[Page images and extracted text]
____

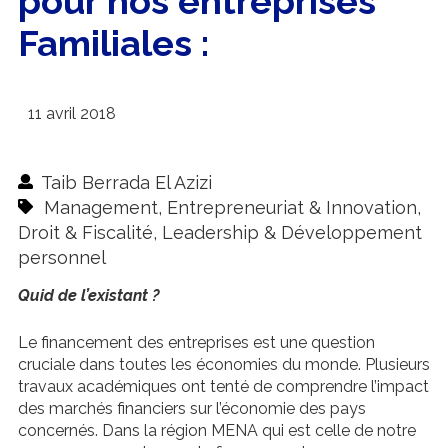
pour nos entreprises
Familiales :
11 avril 2018
Taib Berrada El Azizi
Management
,
Entrepreneuriat & Innovation
,
Droit & Fiscalité
,
Leadership & Développement
personnel
Quid de l’existant ?
Le financement des entreprises est une question
cruciale dans toutes les économies du monde. Plusieurs
travaux académiques ont tenté de comprendre l’impact
des marchés financiers sur l’économie des pays
concernés. Dans la région MENA qui est celle de notre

____

• _Job item_: Would you copy out each line of the records above where the word "entreprises" occurs?

• _Answer to this problem_:
pour nos entreprises
Le financement des entreprises est une question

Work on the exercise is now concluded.